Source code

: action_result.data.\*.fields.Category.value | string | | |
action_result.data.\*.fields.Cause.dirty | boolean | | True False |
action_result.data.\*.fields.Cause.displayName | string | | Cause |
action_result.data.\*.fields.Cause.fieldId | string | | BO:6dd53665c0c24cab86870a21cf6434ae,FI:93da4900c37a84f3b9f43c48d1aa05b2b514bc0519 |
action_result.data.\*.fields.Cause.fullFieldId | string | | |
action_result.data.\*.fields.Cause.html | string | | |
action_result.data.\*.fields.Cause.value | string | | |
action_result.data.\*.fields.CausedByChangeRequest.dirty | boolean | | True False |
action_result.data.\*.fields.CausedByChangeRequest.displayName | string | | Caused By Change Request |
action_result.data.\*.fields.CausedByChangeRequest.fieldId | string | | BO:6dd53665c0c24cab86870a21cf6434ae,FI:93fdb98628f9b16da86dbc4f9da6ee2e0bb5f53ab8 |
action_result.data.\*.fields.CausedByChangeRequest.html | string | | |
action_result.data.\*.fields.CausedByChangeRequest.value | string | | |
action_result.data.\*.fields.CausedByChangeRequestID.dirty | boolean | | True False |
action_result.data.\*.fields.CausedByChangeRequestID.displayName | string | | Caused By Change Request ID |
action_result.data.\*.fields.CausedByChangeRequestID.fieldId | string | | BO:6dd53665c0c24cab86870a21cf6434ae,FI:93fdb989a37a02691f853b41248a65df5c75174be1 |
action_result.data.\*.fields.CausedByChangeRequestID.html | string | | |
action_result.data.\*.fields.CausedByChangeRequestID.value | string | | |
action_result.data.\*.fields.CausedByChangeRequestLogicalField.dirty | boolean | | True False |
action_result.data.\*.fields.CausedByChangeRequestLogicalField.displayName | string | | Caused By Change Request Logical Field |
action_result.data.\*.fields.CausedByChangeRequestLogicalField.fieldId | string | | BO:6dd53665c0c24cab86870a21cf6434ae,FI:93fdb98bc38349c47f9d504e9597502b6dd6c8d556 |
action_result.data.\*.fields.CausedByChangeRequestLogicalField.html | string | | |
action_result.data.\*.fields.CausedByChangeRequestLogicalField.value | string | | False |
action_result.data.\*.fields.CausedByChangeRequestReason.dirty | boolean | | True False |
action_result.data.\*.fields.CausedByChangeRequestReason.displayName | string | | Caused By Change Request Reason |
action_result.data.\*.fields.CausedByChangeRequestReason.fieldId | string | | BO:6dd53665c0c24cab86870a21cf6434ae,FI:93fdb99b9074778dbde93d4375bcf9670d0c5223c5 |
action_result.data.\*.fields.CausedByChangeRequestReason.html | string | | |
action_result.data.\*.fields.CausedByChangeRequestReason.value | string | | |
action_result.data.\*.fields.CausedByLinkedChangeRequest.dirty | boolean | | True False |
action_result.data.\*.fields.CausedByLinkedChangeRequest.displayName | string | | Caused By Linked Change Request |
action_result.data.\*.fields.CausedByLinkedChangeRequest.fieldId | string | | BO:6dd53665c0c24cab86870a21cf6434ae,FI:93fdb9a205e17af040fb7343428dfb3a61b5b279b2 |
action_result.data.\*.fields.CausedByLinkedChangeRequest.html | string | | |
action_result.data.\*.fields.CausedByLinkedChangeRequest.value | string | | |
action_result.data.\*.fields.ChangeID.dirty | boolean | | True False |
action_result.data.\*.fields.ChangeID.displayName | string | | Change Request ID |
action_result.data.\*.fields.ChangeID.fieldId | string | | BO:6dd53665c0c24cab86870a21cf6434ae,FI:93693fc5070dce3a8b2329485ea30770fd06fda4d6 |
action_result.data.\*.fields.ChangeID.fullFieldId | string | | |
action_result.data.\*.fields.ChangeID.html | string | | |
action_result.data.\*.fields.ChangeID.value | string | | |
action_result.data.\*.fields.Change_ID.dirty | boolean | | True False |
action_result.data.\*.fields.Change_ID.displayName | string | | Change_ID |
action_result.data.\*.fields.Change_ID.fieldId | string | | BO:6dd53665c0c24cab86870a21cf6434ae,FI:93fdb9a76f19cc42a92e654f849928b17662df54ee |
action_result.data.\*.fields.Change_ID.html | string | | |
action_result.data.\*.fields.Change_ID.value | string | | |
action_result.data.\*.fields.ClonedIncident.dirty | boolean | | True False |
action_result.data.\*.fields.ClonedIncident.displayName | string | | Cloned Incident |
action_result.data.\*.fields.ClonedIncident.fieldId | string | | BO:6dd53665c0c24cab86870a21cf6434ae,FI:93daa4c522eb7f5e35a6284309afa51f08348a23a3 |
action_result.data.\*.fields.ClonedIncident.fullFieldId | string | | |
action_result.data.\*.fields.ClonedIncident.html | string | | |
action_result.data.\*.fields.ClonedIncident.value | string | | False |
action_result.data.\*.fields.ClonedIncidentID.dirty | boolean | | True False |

***

▶ [Exercise instructions]: Return the material above line for line, without changing anything.

▶ [Answer]:
Source code

: action_result.data.\*.fields.Category.value | string | | |
action_result.data.\*.fields.Cause.dirty | boolean | | True False |
action_result.data.\*.fields.Cause.displayName | string | | Cause |
action_result.data.\*.fields.Cause.fieldId | string | | BO:6dd53665c0c24cab86870a21cf6434ae,FI:93da4900c37a84f3b9f43c48d1aa05b2b514bc0519 |
action_result.data.\*.fields.Cause.fullFieldId | string | | |
action_result.data.\*.fields.Cause.html | string | | |
action_result.data.\*.fields.Cause.value | string | | |
action_result.data.\*.fields.CausedByChangeRequest.dirty | boolean | | True False |
action_result.data.\*.fields.CausedByChangeRequest.displayName | string | | Caused By Change Request |
action_result.data.\*.fields.CausedByChangeRequest.fieldId | string | | BO:6dd53665c0c24cab86870a21cf6434ae,FI:93fdb98628f9b16da86dbc4f9da6ee2e0bb5f53ab8 |
action_result.data.\*.fields.CausedByChangeRequest.html | string | | |
action_result.data.\*.fields.CausedByChangeRequest.value | string | | |
action_result.data.\*.fields.CausedByChangeRequestID.dirty | boolean | | True False |
action_result.data.\*.fields.CausedByChangeRequestID.displayName | string | | Caused By Change Request ID |
action_result.data.\*.fields.CausedByChangeRequestID.fieldId | string | | BO:6dd53665c0c24cab86870a21cf6434ae,FI:93fdb989a37a02691f853b41248a65df5c75174be1 |
action_result.data.\*.fields.CausedByChangeRequestID.html | string | | |
action_result.data.\*.fields.CausedByChangeRequestID.value | string | | |
action_result.data.\*.fields.CausedByChangeRequestLogicalField.dirty | boolean | | True False |
action_result.data.\*.fields.CausedByChangeRequestLogicalField.displayName | string | | Caused By Change Request Logical Field |
action_result.data.\*.fields.CausedByChangeRequestLogicalField.fieldId | string | | BO:6dd53665c0c24cab86870a21cf6434ae,FI:93fdb98bc38349c47f9d504e9597502b6dd6c8d556 |
action_result.data.\*.fields.CausedByChangeRequestLogicalField.html | string | | |
action_result.data.\*.fields.CausedByChangeRequestLogicalField.value | string | | False |
action_result.data.\*.fields.CausedByChangeRequestReason.dirty | boolean | | True False |
action_result.data.\*.fields.CausedByChangeRequestReason.displayName | string | | Caused By Change Request Reason |
action_result.data.\*.fields.CausedByChangeRequestReason.fieldId | string | | BO:6dd53665c0c24cab86870a21cf6434ae,FI:93fdb99b9074778dbde93d4375bcf9670d0c5223c5 |
action_result.data.\*.fields.CausedByChangeRequestReason.html | string | | |
action_result.data.\*.fields.CausedByChangeRequestReason.value | string | | |
action_result.data.\*.fields.CausedByLinkedChangeRequest.dirty | boolean | | True False |
action_result.data.\*.fields.CausedByLinkedChangeRequest.displayName | string | | Caused By Linked Change Request |
action_result.data.\*.fields.CausedByLinkedChangeRequest.fieldId | string | | BO:6dd53665c0c24cab86870a21cf6434ae,FI:93fdb9a205e17af040fb7343428dfb3a61b5b279b2 |
action_result.data.\*.fields.CausedByLinkedChangeRequest.html | string | | |
action_result.data.\*.fields.CausedByLinkedChangeRequest.value | string | | |
action_result.data.\*.fields.ChangeID.dirty | boolean | | True False |
action_result.data.\*.fields.ChangeID.displayName | string | | Change Request ID |
action_result.data.\*.fields.ChangeID.fieldId | string | | BO:6dd53665c0c24cab86870a21cf6434ae,FI:93693fc5070dce3a8b2329485ea30770fd06fda4d6 |
action_result.data.\*.fields.ChangeID.fullFieldId | string | | |
action_result.data.\*.fields.ChangeID.html | string | | |
action_result.data.\*.fields.ChangeID.value | string | | |
action_result.data.\*.fields.Change_ID.dirty | boolean | | True False |
action_result.data.\*.fields.Change_ID.displayName | string | | Change_ID |
action_result.data.\*.fields.Change_ID.fieldId | string | | BO:6dd53665c0c24cab86870a21cf6434ae,FI:93fdb9a76f19cc42a92e654f849928b17662df54ee |
action_result.data.\*.fields.Change_ID.html | string | | |
action_result.data.\*.fields.Change_ID.value | string | | |
action_result.data.\*.fields.ClonedIncident.dirty | boolean | | True False |
action_result.data.\*.fields.ClonedIncident.displayName | string | | Cloned Incident |
action_result.data.\*.fields.ClonedIncident.fieldId | string | | BO:6dd53665c0c24cab86870a21cf6434ae,FI:93daa4c522eb7f5e35a6284309afa51f08348a23a3 |
action_result.data.\*.fields.ClonedIncident.fullFieldId | string | | |
action_result.data.\*.fields.ClonedIncident.html | string | | |
action_result.data.\*.fields.ClonedIncident.value | string | | False |
action_result.data.\*.fields.ClonedIncidentID.dirty | boolean | | True False |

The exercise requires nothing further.